6 – No domínio da prestação de cuidados, os enfermeiros, e em conformidade com o diagnóstico de enfermagem, nomeadamente:
a) Utilizam metodologia científica que inclui a identificação de necessidades em saúde e de enfermagem em especial, a recolha e apreciação de dados sobre cada situação, a formulação do diagnóstico de enfermagem, a elaboração, prescrição e execução de planos de intervenção, tratamentos, que incluem recursos adequados, a avaliação e a redefinição das intervenções implementadas;
b) Concebem, organizam, coordenam, implementam, supervisionam e avaliam as intervenções de enfermagem nos diferentes níveis de prevenção, suportadas numa interação entre os enfermeiros e o beneficiário dos cuidados (pessoa, família, grupos populacionais ou comunidade), estabelecendo, com estes, uma relação terapêutica;
c) Decidem sobre técnicas, recursos e meios de diagnóstico a utilizar no planeamento e implementação das intervenções, nos diferentes contextos, entre eles, a consulta de enfermagem, potenciando a eficiência e eficácia, criando a confiança e a participação ativa do beneficiário dos cuidados;
d) Utilizam técnicas e recursos próprios da profissão com vista à promoção, manutenção, paliação e recuperação das funções vitais, necessidades e bem-estar global em saúde, ao longo do ciclo vital, e no acompanhamento dos processos de morte e luto;
e) Participam e coordenam na dinamização das atividades inerentes à situação de saúde/doença nos diferentes contextos em que os beneficiários de cuidados se insiram, atuando na prevenção dos riscos profissionais;
f) Validam, efetuam e asseguram a administração de terapêutica aos beneficiários dos cuidados, prevendo e detetando os seus efeitos e atuando em conformidade;
g) Agem, em situações de emergência e outras, de acordo com as competências e conhecimentos que detêm, tendo como finalidade a promoção, a manutenção ou recuperação das funções vitais;
h) Colhem e validam amostras biológicas para estudo, incorporando os respetivos resultados no planeamento das intervenções;
i) Incorporam na prática clínica os múltiplos determinantes da saúde, assegurando a prevenção e gestão da doença crónica, bem como a continuidade do plano terapêutico.
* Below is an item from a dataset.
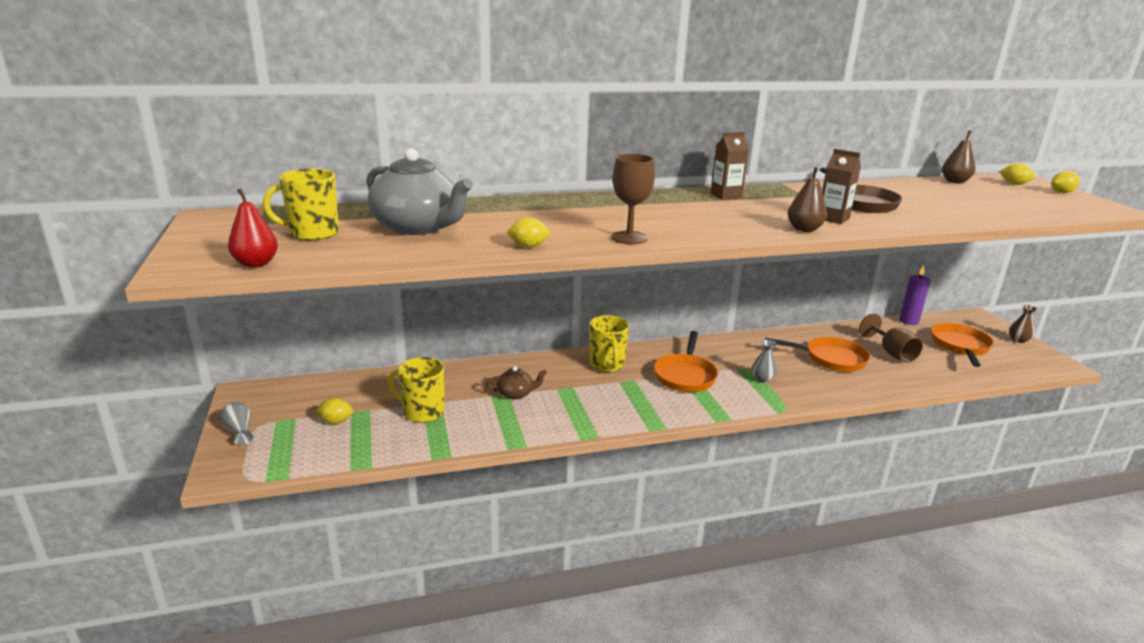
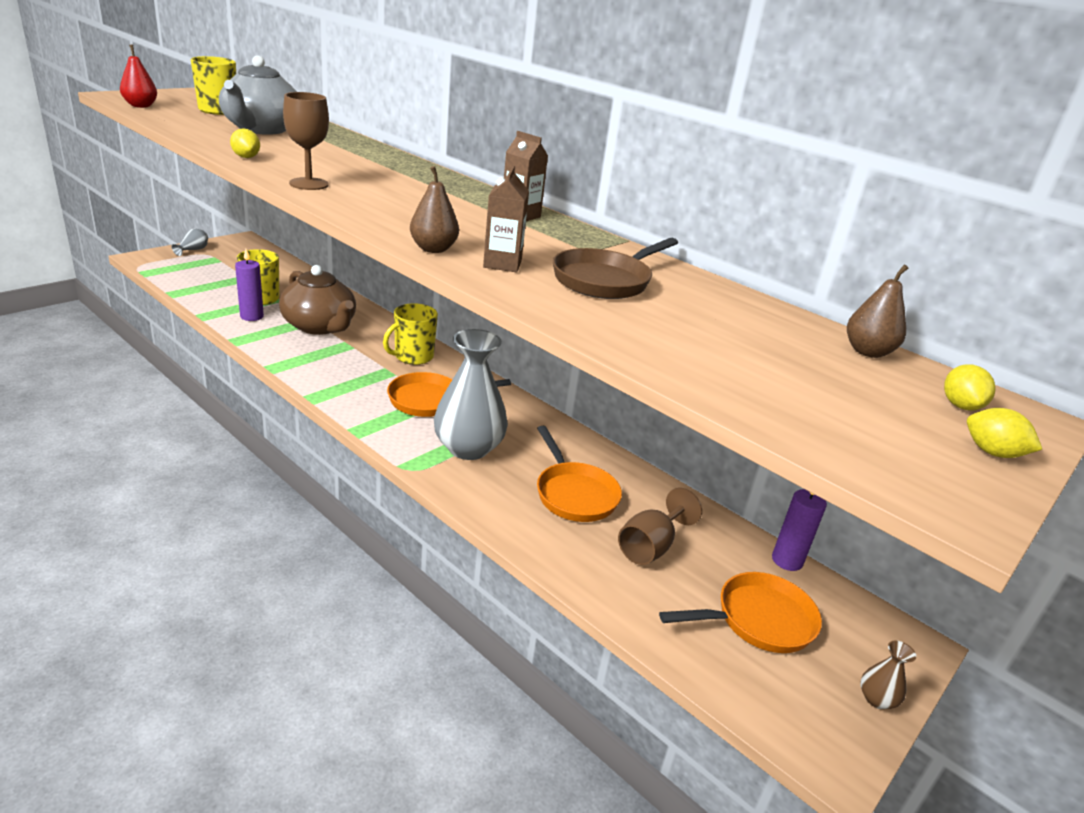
camera: 55 degrees right, 5 degrees up
(336, 421) = (226, 274): yellow lemon -> none
(465, 426) = (252, 316): none -> purple candle
(516, 394) = (320, 326): brown teapot -> brown teapot, size x2.10
(762, 379) = (468, 448): grey vase -> grey vase, size x2.37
j) Participam na elaboração e concretização de protocolos, normas de orientação clínica e terapêutica;
k) Procedem à capacitação do beneficiário dos cuidados, nomeadamente sobre gestão e adesão ao regime terapêutico.
l) Concebem, planeiam, executam e avaliam programas e atividades de promoção e educação em saúde, nomeadamente nas iniciativas de telessaúde;
7 – Os enfermeiros, no âmbito das suas intervenções, utilizam todas as técnicas e meios que considerem apropriados e em relação às quais reconheçam possuir o conhecimento necessário e adequado, para a prestação das melhores intervenções, tendo como referência a prática baseada na evidência, referenciando para os recursos adequados, em função das necessidades e problemas existentes.
Artigo 7.º
Liberdade de exercício
No seu exercício profissional, os enfermeiros gozam de plena liberdade e autonomia para praticar o ato próprio da profissão, podendo solicitar a disponibilização dos meios e condições que garantam o respeito pela profissão e pelo direito dos cidadãos a cuidados de enfermagem seguros e de qualidade, podendo recorrer à cooperação de entidades públicas, privadas ou sociais, sempre que isso se revele indispensável para o exercício profissional.
Artigo 8.º
Vigência
O presente regulamento entra em vigor no dia seguinte ao da sua publicação no Diário da República.
21 de maio de 2022. – A Bastonária, Ana Rita Pedroso Cavaco.»